Mary Lou accuses the UK of playing a 'game of chicken' with Irish interests, in British media blitz

The Sinn Féin leader also accused the British Prime Minister Theresa May of acting “in bad faith”.

SINN FÉIN PRESIDENT Mary Lou McDonald has accused the British Prime Minister Theresa May of acting “in bad faith” and “playing a game of chicken with Irish interests”, in several UK media appearances this morning.

The Dublin TD appeared on ITV’s flagship programme Good Morning Britain this morning, defending Sinn Féin’s decision not to take its seven seats in Westminster and speaking about the threat Brexit poses to the peace process in Northern Ireland.

McDonald said that it would be “utterly reckless” for any British Prime Minister “to knowingly and cynically destabilize peace in Northern Ireland”, referring to May’s attempts to renegotiate the backstop, a clause in her Brexit deal that avoids a hard border on the island of Ireland.

Later, on BBC Radio 4 Today, McDonald said that ”the British government has played a game of chicken with Irish interests, they’re running down the clock”.

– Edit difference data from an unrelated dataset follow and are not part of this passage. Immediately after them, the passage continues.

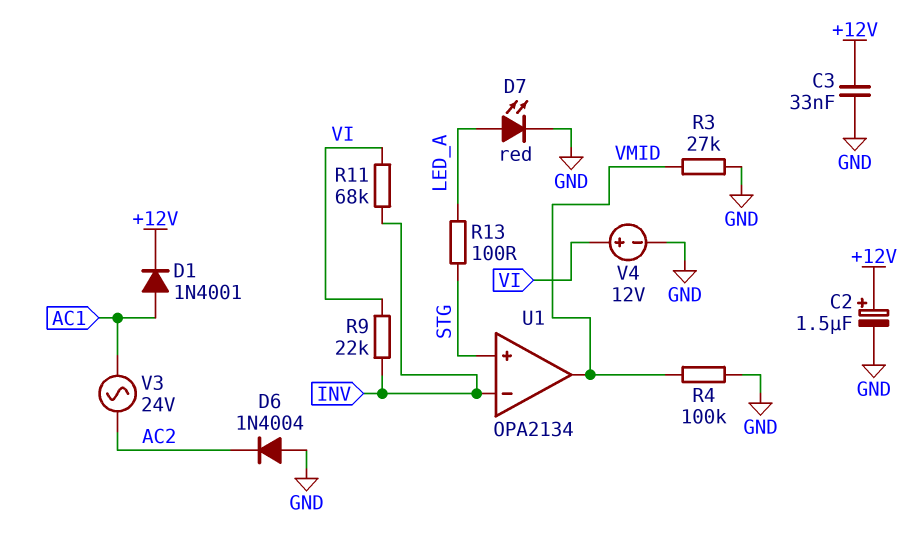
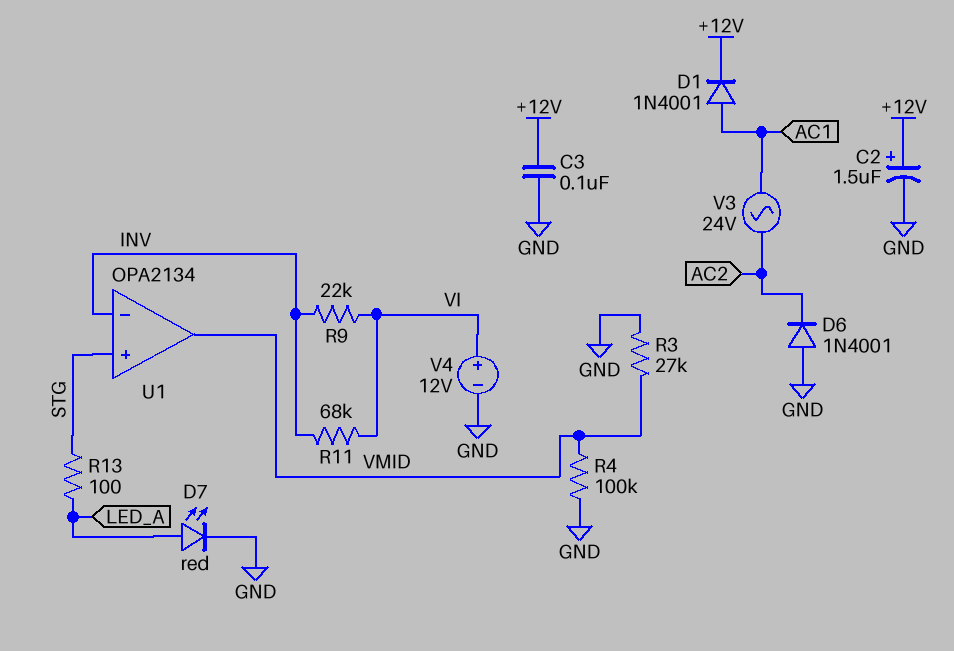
C3: 33nF (+12V, GND) -> 100nF (+12V, GND)
D6: diode 1N4004 (A GND, K AC2) -> diode 1N4001 (A GND, K AC2)

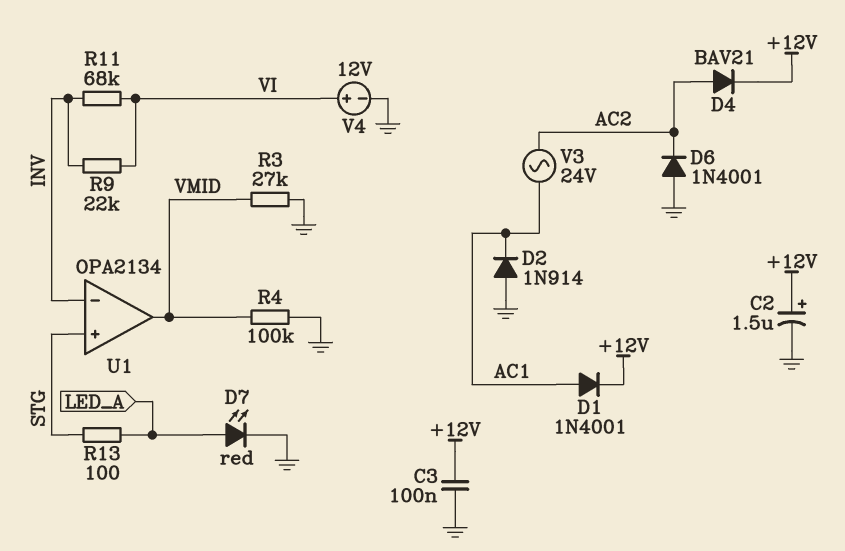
D2: none -> diode 1N914 (A GND, K AC1)
D4: none -> diode BAV21 (A AC2, K +12V)

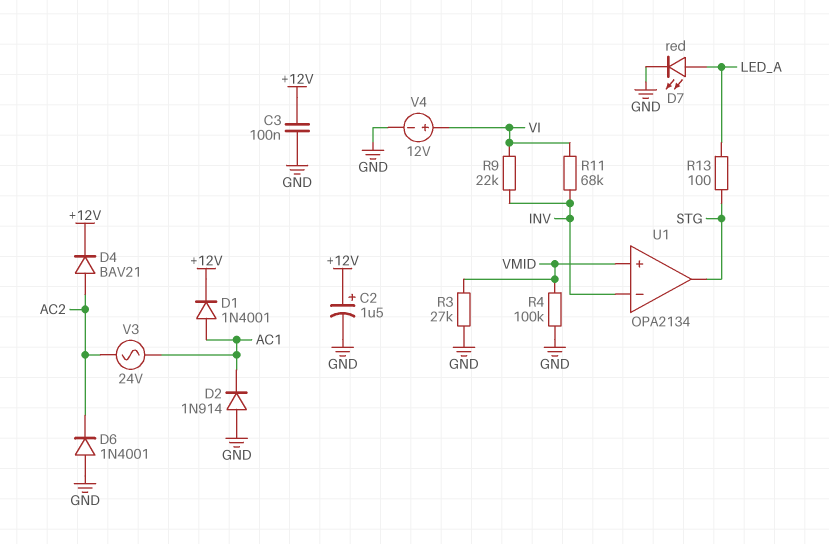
U1 pin in+: STG -> VMID
U1 pin out: VMID -> STG

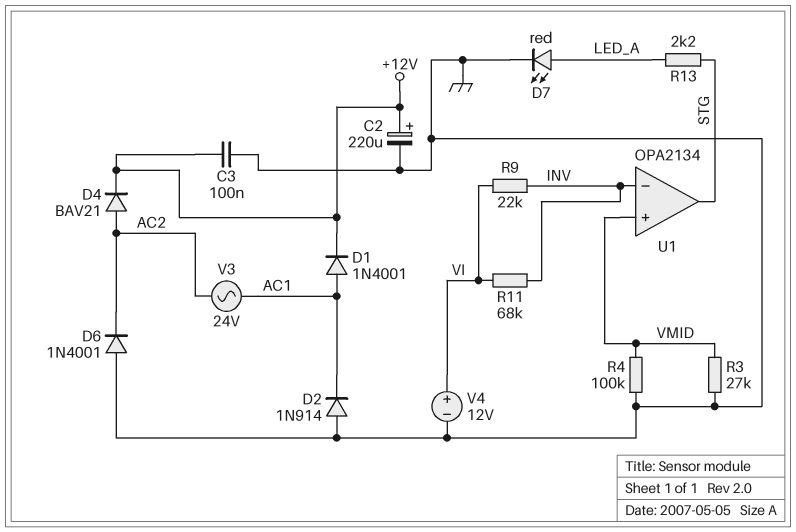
C2: 1.5uF (plus +12V, minus GND) -> 220uF (plus +12V, minus GND)
R13: 100 (LED_A, STG) -> 2.2k (LED_A, STG)

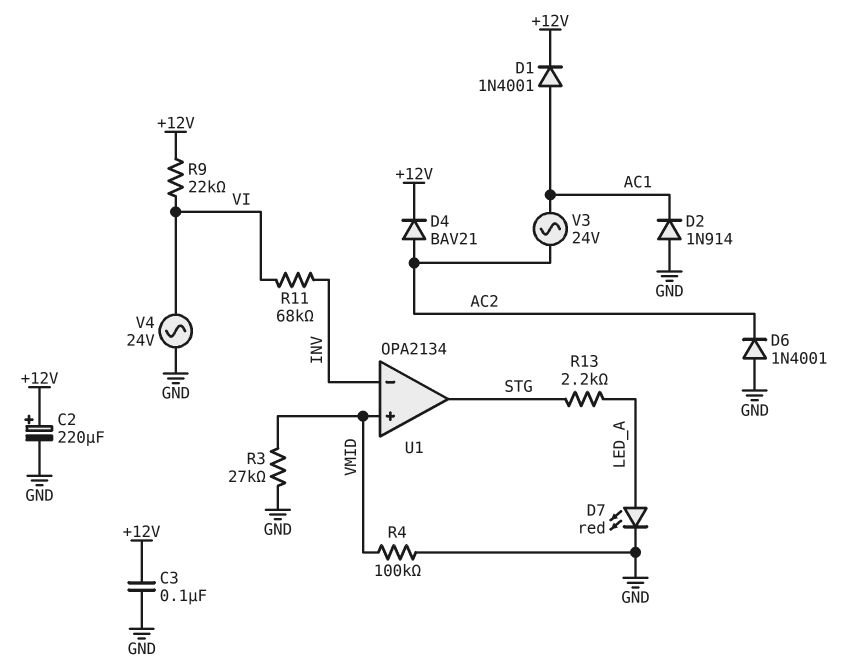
R9: 22k (INV, VI) -> 22k (+12V, VI)
V4: 12V (plus VI, minus GND) -> AC 24V (GND, VI)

She added: “Brexit threatens to sunder the entire constitutional and political framework that accommodates the current stability and beds-down the peace process.”

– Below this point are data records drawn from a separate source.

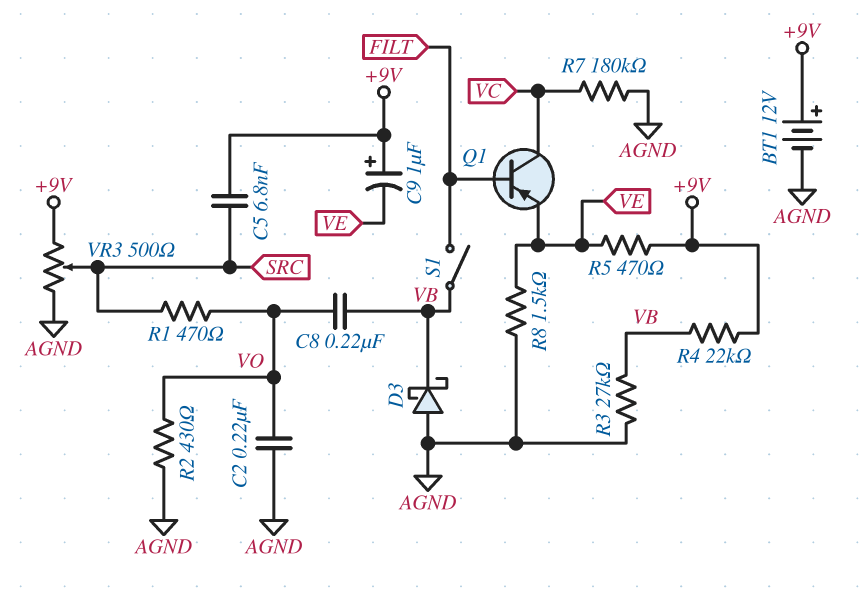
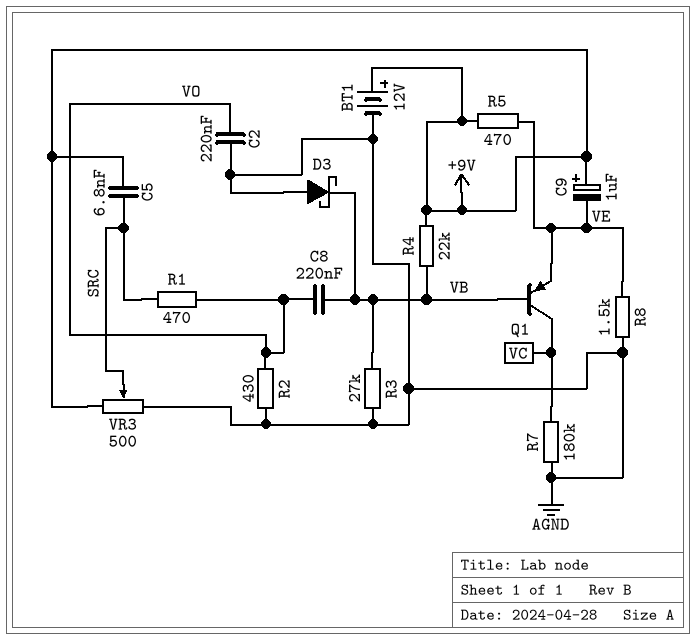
Q1: PNP (B FILT, C VC, E VE) -> PNP (B VB, C VC, E VE)
S1: switch (FILT, VB) -> none

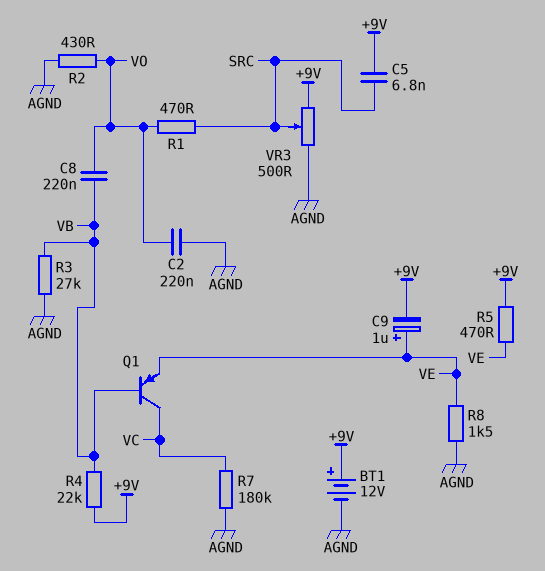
C9: 1uF (plus +9V, minus VE) -> 1uF (plus VE, minus +9V)
D3: schottky (A AGND, K VB) -> none

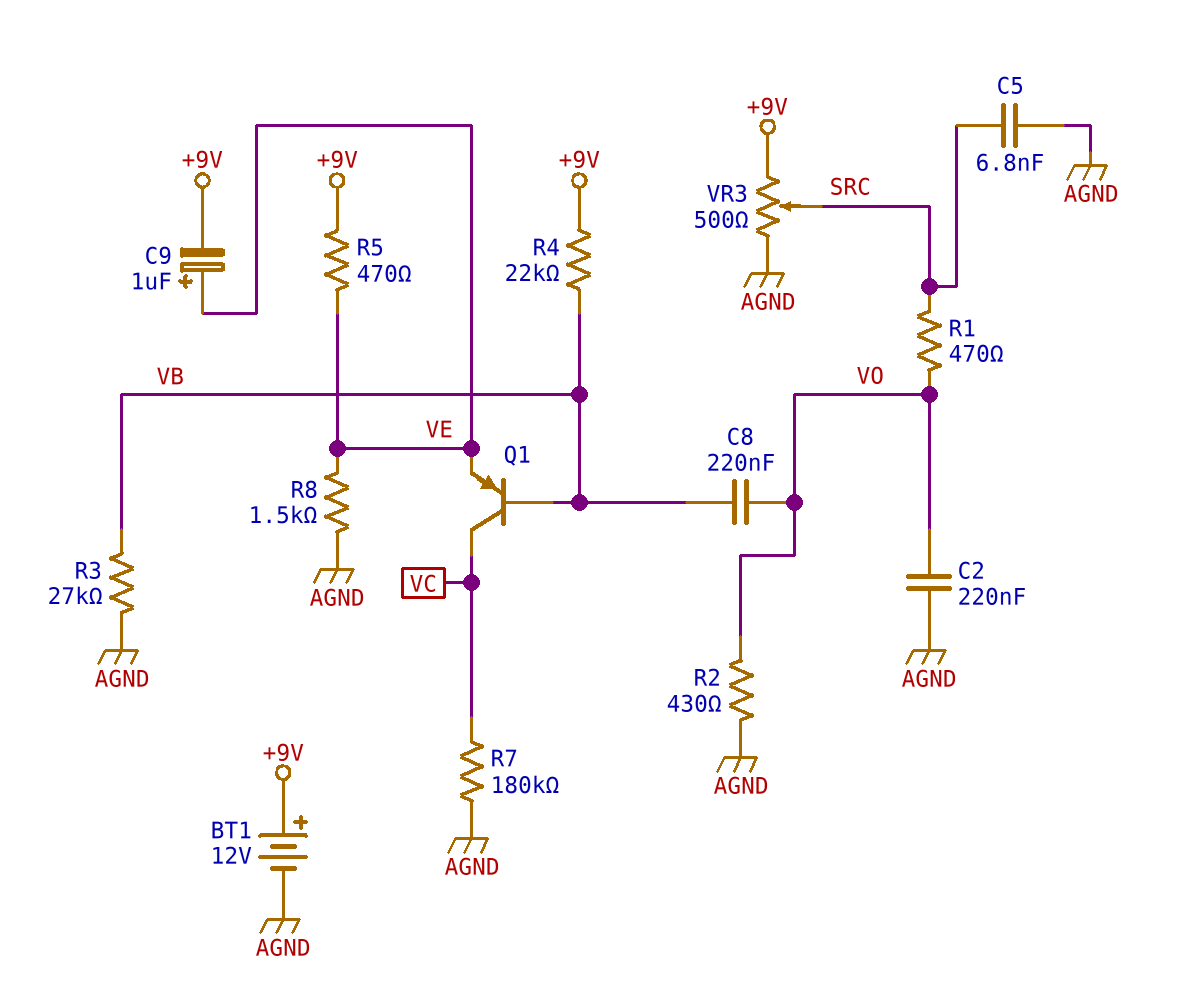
C5: 6.8nF (+9V, SRC) -> 6.8nF (AGND, SRC)

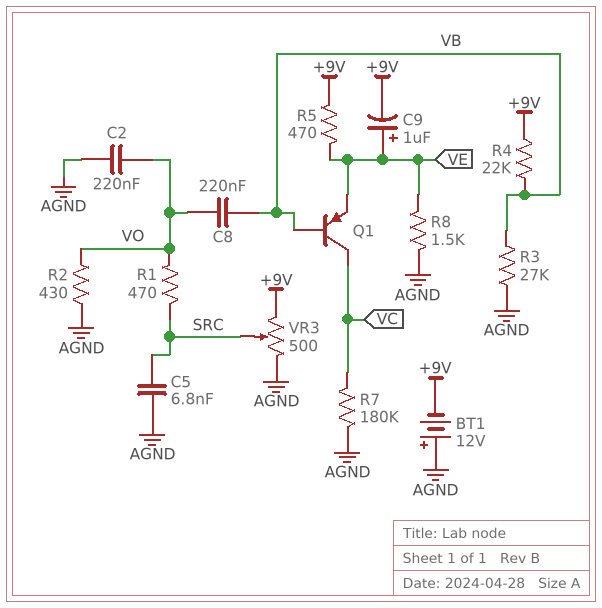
BT1: 12V (plus +9V, minus AGND) -> 12V (plus AGND, minus +9V)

Answering a number of questions about why Sinn Féin MPs don’t take their seats in Westminster in order to influence the direction Brexit is taking, McDonald told Good Morning Britain:

We have no business in your parliament… I’ve watched the sometimes very strange and exotic antics at Westminster throughout this whole Brexit process, and I am not convinced, and you won’t convince me, that by being in the middle of the melee we would be well positioned to protect Irish interests. I would not accept that.

She said that Sinn Féin participates in the Brexit debate through the European Union; both Mary Lou McDonald and Michelle O’Neill have met with EU negotiator Michel Barnier in relation to Northern Ireland and the backstop.

McDonald added that “as an observer” she thought that the Brexit debate in the House of Commons “has been about England in the first instance, which is fair enough, about English interests, which is also fair enough”.

Speaking to BBC News afterwards, McDonald called for a referendum on Irish unity.

“People across Ireland have an appetite for progress and should be given the opportunity to decide their own future through a unity referendum,” she said.

There are less than 50 days until the 29 March, the date by which the UK must leave the EU (barring an extension to Article 50, which looks increasingly unlikely).

The UK parliament overwhelmingly voted to reject Theresa May’s deal last month; she has promised to try to obtain concessions on the backstop in order to get the deal passed before the 29 March.

The EU has responded by saying that both the Withdrawal Agreement and the backstop are not up for renegotiation.

Yesterday, May said that if there is no breakthrough on the backstop by the 26 February, that another amendable motion would be tabled on 27 February, which could mean MPs vote on another series of options on what to do next.

In response to a question from MP Chris Leslie, May denied that putting a time limit on the backstop would be like putting a time limit on the Good Friday Agreement.